What if there is a better way? Perhaps it’s more true that in medicine, it’s attraction and not promotion that gets people well. AA came up with that idea not me. AA doesn’t advertise. You’ve never heard a radio ad begging you to come to AA meetings. Why? They want people coming to AA that are curious and ready to change. By now, folks know what AA does; they’ve heard through word of mouth that it works. This makes them curious about whether it will work for them. So, they visit. If they stay and work the program, they get well. Attraction brought them to wellness, not promotion.
Attraction is inherently a value based judgement based on characteristics the individual desires and seeks for himself. Promotion is more like peer-pressure or popularity exerted from outside the individual…it’s a form of conformity.
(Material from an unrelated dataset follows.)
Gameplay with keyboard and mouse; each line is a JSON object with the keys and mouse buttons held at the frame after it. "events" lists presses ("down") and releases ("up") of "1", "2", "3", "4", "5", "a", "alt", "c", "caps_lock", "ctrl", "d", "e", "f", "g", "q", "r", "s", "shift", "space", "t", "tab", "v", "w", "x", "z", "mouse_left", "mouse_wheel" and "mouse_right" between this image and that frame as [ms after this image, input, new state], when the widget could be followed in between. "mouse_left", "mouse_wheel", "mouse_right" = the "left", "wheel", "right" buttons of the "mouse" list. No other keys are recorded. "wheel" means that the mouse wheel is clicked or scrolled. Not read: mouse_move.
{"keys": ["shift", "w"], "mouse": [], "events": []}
The DPC world is a new frontier of medical practice dependent on attraction by individuals to what we do and how we do it (we don’t have the resources for promotion anyway!). It’s our values you should be curious about and attracted toward. We work for the patients that love us and are not representative of any corporate medical enterprise. The relationship we have with you is not sterile, it’s human. Your best interest is our best interest. We work very hard to make you well and happy with what you bought when you choose us to take care of you.
As an experiment, go to your local big brand hospital, university system or insurance company and see what they think about working very hard to make you happy with what you bought. While you’re at it, take a hard look at what you have with your provider of services and as yourself as a consumer. Do you feel like a valued human being in a mutual relationship, or are you treated as a faceless number? Is your brand living up to your expectations of grandeur or do you feel lost in the shuffle? At the end of your life, or when you face difficulties in your health, do you trust them to work only in your best interest?
CoVID19 has shown us the weakness of corporatized medical care under government control. Medicine in those contexts has become inhumane, cold and harsh because their interest is not in human care…it’s in obedience to the almighty dollar coming from someone other than the patient.
If you find yourself attracted to how we work at VLDC, I hope you’ll give us a try and recommend us to others if you think how we do medicine is the right way.